Tax Cuts Likely; Democrats Urge Debt Reduction (June 2000)

In an era of budget surpluses not seen in 30 years, President Clinton has proposed tax reductions, marriage penalty relief, increased charitable contribution deductions, and the following credits: (i) a new college credit, (ii) a long-term health care credit, (iii) an increase in the child-care credit, and (iv) an expanded earned income tax credit.

The House in March approved a fiscal 2001 budget calling for up to $240 billion in tax cuts over five years. The Senate in April approved a more modest $150 billion tax reduction. Budget proposals of both the Congress and the President were dwarfed by the five-year $483 billion package of tax cuts proposed by Governor Bush, who favors lowering marginal tax rates for individuals, phasing out gift and estate taxes, reducing the marriage penalty, doubling the child credit to $1,000 per child, vetoing any increase in corporate taxes, and expanding education savings accounts.

Vice President Gore, an advocate of national debt reduction, favors more modest tax cuts.

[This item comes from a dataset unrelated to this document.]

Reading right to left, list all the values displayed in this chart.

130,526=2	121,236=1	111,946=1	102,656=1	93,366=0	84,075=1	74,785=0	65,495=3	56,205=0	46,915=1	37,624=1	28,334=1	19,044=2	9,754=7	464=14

Mr. Gore also supports marriage penalty relief, a permanent  research and development tax credit, and the creation of (i) tax-favored accounts for education expenses, and (ii) Universal Savings Accounts (USAs), which are tax-favored retirement accounts funded by low and middle income families with matching government contributions.

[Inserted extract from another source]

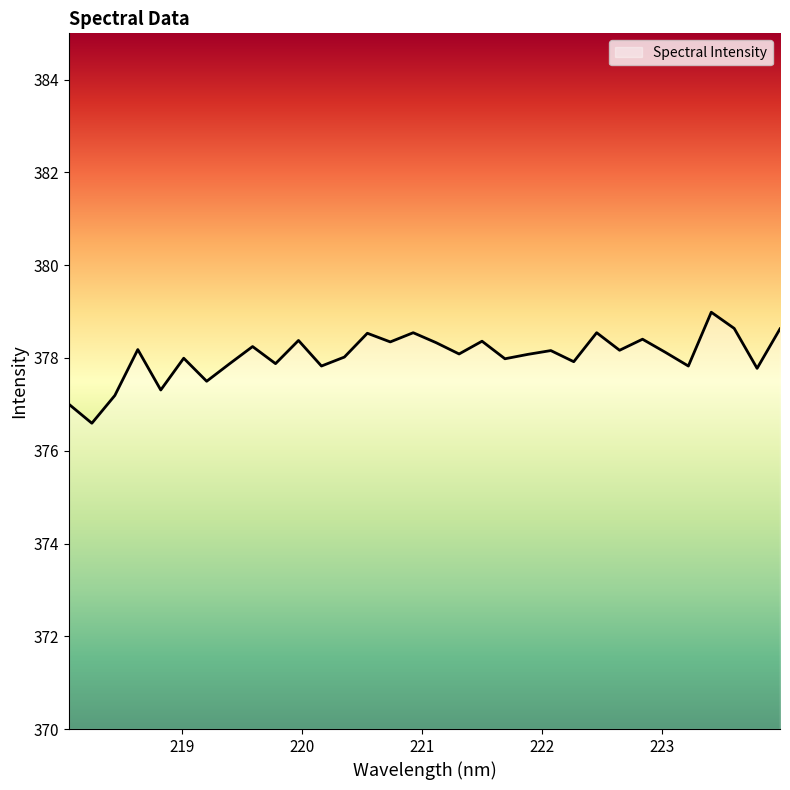

What is the difference between the maximum and minimum values?

2.4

In other tax developments:

¶ A bill sponsored by Senate majority leader Trent Lott (R-Miss.) proposing sharp increases in the standard deduction for married couples and expansion of the 15% and 28% tax brackets was defeated in April, perhaps due to its projected cost of $248 billion over ten years. Mr. Clinton had earlier vowed to veto a similar House bill costing $182 billion;

¶ The Senate in April also rejected Mr. Lott’s proposal to temporarily suspend the 4.3 cents per gallon federal gasoline tax. Republicans were said to express concern over the potential loss of road construction subsidies;

¶  House and Senate Conferees are currently negotiating a package of health-related tax bills that would increase deductions for health insurance premiums and long-term care expenses, and facilitate the use of medical savings accounts;

¶ Federal Reserve Chairman Greenspan, who also favors reducing the national debt, urged the Senate Committee on Aging in May not to divert income tax surpluses to Social Security;

¶ The House Judiciary Committee voted in May to extend for another five years the current moratorium on new state and local taxation of the Internet imposed by the Internet Tax Freedom Act of 1998.

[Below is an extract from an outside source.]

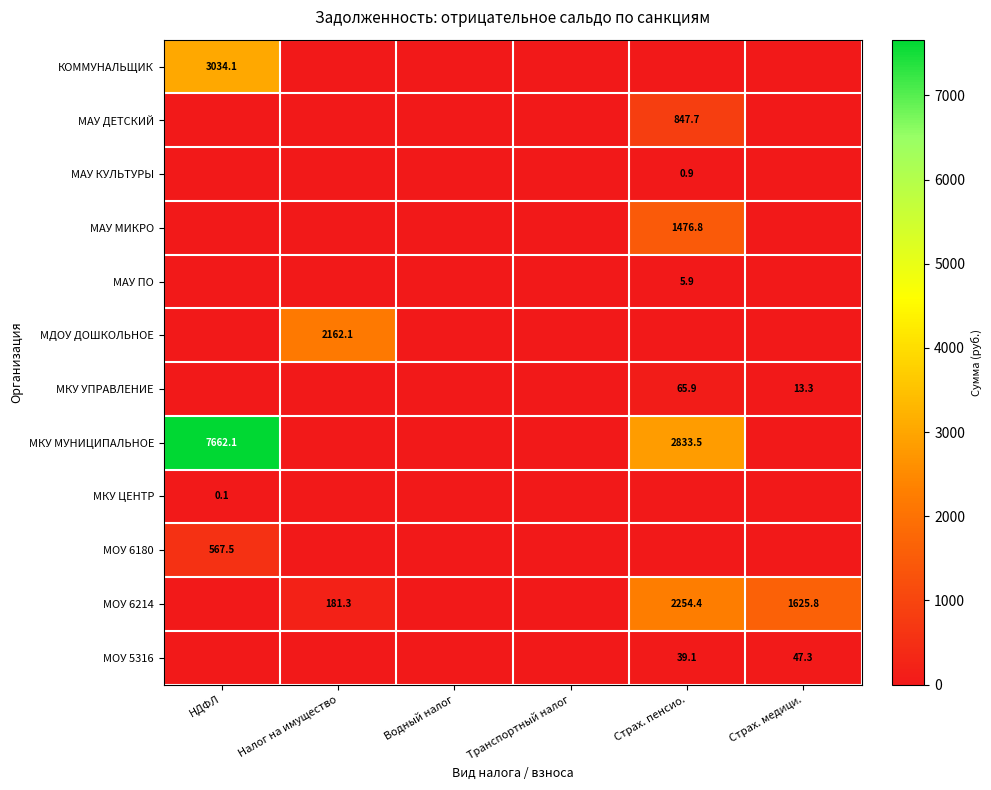

What is the difference between the МОУ 6214 values at Налог на имущество and Страх. пенсио.?

2073.1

¶ The House approved a five-year, $46 billion tax reduction for small businesses over five years, which would provide greater deductions for (i) business equipment purchases, (ii) self-employed health insurance premiums, and (iii) meal and entertainment expenses. Mr. Clinton has vowed to veto the bill;

¶ The House voted unanimously in April to approve new taxpayer rights legislation protecting against illegal disclosure of taxpayer information. The bill would also simplify estimated tax rules, and reduce IRS penalty and interest charges for individuals;

¶ In response to last year’s unpopular repeal of accrual basis taxpayers’ right to use the installment method, the IRS has issued guidance (Rev. Proc. 2000-22) permitting taxpayers with annual gross receipts of $1 million or less to use the cash method of accounting, and therefore, the installment method. The guidance would be retroactive to the date of repeal, December 17, 1999; and

¶ Treasury Secretary Summers characterized the growth in corporate tax shelters as the “most serious compliance issue threatening the American tax system today,” and outlined the administration’s strategy to curb their use.